For more than half a century we’ve been watching various bodacious hunks enacting our fantasies of control at a time of great anxiety. Cold War jitters made the heroics of James Bond and his ilk extra attractive no matter how unrealistic the hopes we placed on his broad shoulders.

The world continues its ongoing slide into total shit, the remaining vestiges of order and dignity only illusory at best. Perhaps at a time when so much has been deconstructed, we might take comfort in the false bastion of hope also getting kicked to the curb, after being thoroughly manhandled by the newest candidate for an ongoing film franchise.

Don’t mistake me.
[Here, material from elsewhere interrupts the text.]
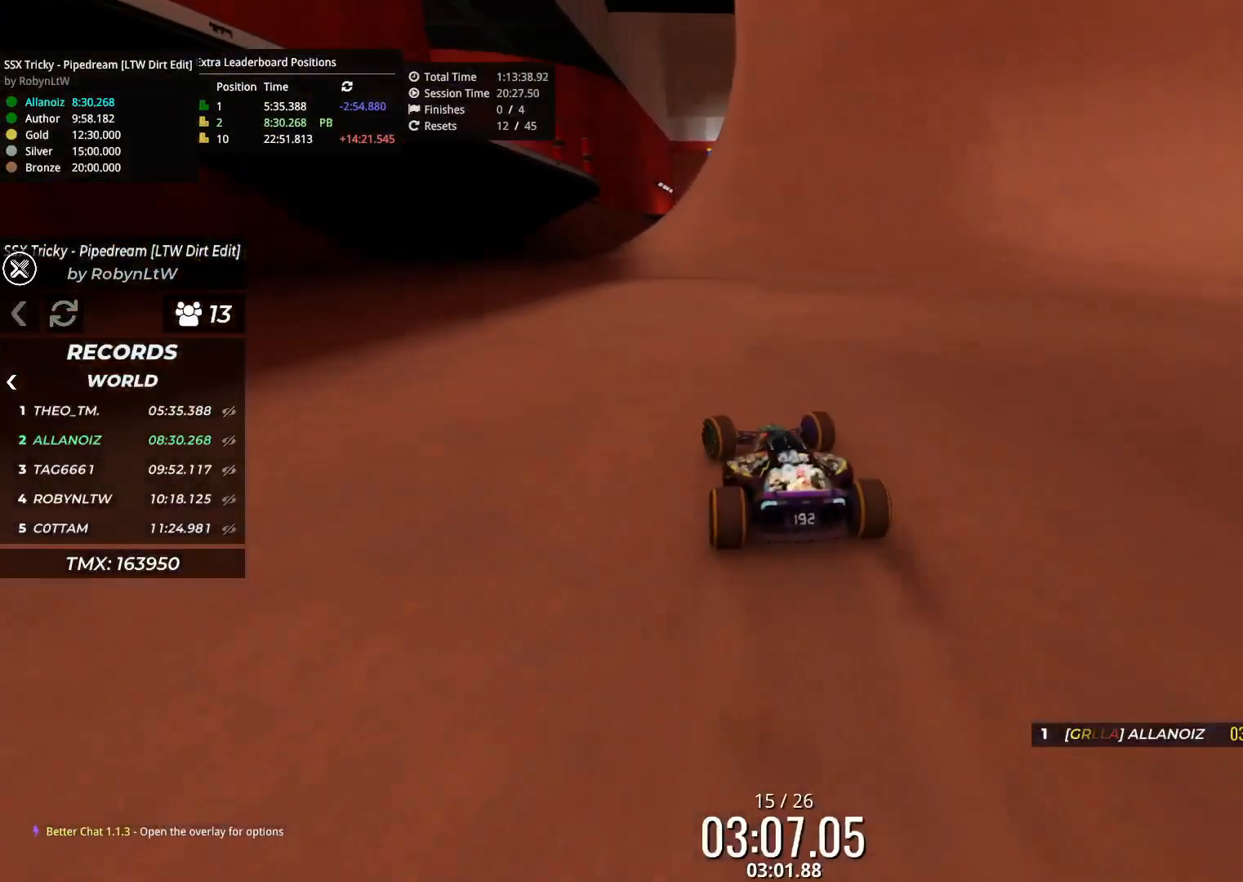
{"keys": ["up"], "events": [[200, "up", "down"], [450, "left", "up"]]}
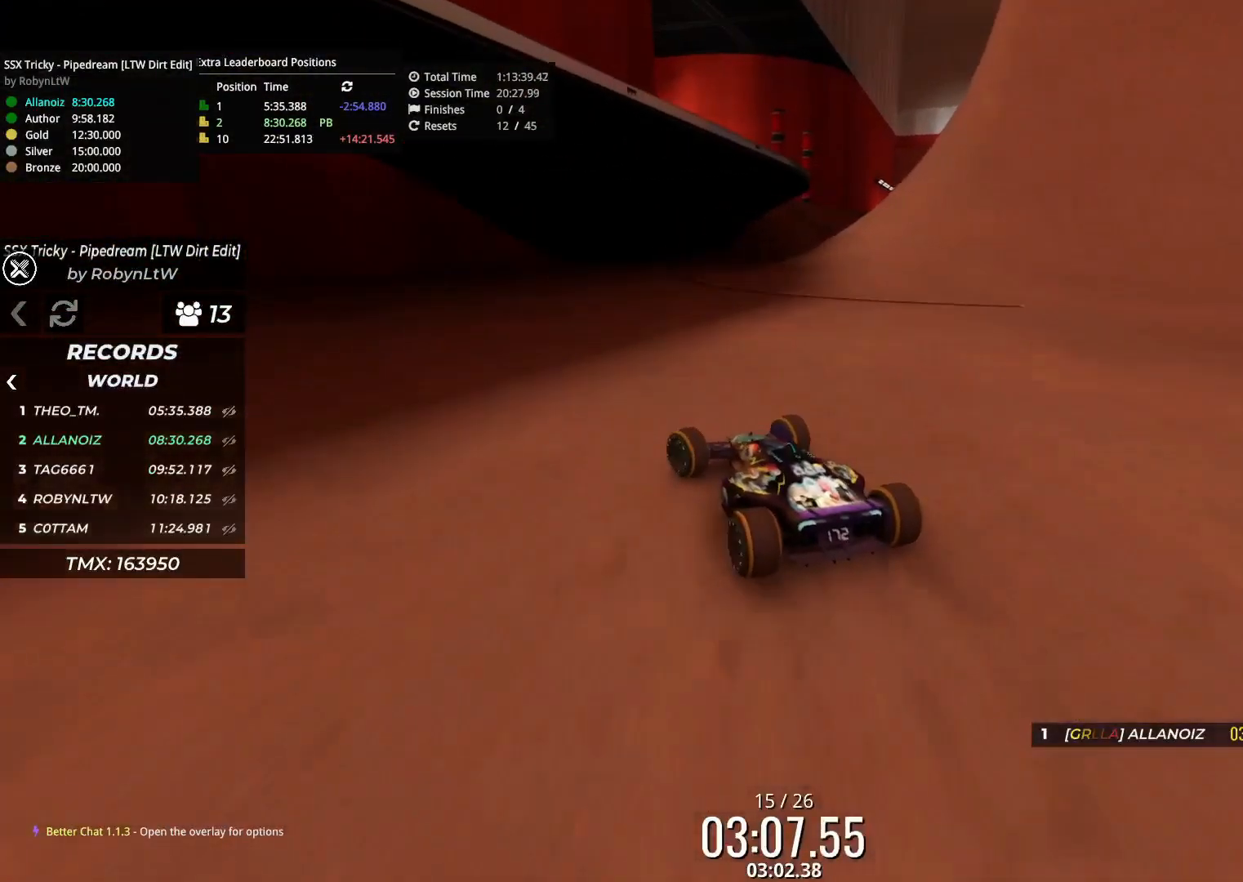
{"keys": ["right", "up"], "events": [[200, "right", "down"]]}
I would love to see many more films like Spy, a vehicle that fully capitalizes on Melissa McCarthy’s assets. We get the best of both worlds, as she shows us she is more than a supersized potty-mouth even though she occasionally lets loose to slag anyone within earshot. We still get the physical comedy, but with more than a modicum of redemptive context to make you feel good about what you’re laughing about.

The conventions of spy movies are an easy target and nothing new, as Don Addams would be happy to attest, if he hadn’t already died of old age after a career of lampooning spies, first in Get Smart and then as the voice of Inspector Gadget.  But this is a bit different, as you’ll discover should you see the film.

McCarthy plays Susan Cooper, bringing along Rose Byrne from Bridesmaids. Byrne is Rayna Boyanov, Susan’s absolute antithesis.  She is thin (Susan is not thin), she is condescending and pretentious (McCarthy always plays real and sincere characters; Susan is the latest in a series.  As type-casting goes it’s not bad). Rayna employs a funny accent that mixes Eastern European and something impersonating English, whereas Susan sounds like something from the mid-west of the USA, aka friendly.  Rayna is heartless whereas Susan only seems soft, not the cat-lady her boss thinks she must be. It’s inevitable that the most interesting relationship of the film is between Rayna and Susan, a pretense for us to see some genuine acting. Where Byrne was the antagonist to Kristen Wiig in Bridesmaids, muscling her out of the story to become the new –phony- best friend of Maya Rudolph, here she is the evil Bulgarian at the heart of the story, a worthy antagonist and yes, possibly someone who will turn up in a sequel, if the final glimpse of her is any indication. Susan Cooper wears so many masks she confuses the world-weary uber-bitch Rayna, while seeming to emerge from out of a chrysalis. Susan lives her dream while still getting to be a vocal cynic at least part of the time: a remarkable double when you think about it.

It’s never been a better time to be fat. I hope nobody minds me using the ultimate F word (sorry, it’s not feminism after all). Or maybe it’s just that being thin is so tiresome, so predictable. Is it me? But between the complaints at Cannes about high-heels, the comments directed at Jennifer Lawrence (who called herself “obese” in response), the emergence of plus-sized performers and even fat models… The world has been waiting for someone to do what MM does in this film. This is but the first salvo in what is likely to be an ongoing slugfest, aka a successful series of satirical films.

There are so many Hungarians in this film that I’d be wondering if Against the Grain did the casting, at least if it were an opera. This is not really a review, other than to say “see Spies you’ll love it”.

And did I mention that Melissa McCarthy is wonderful?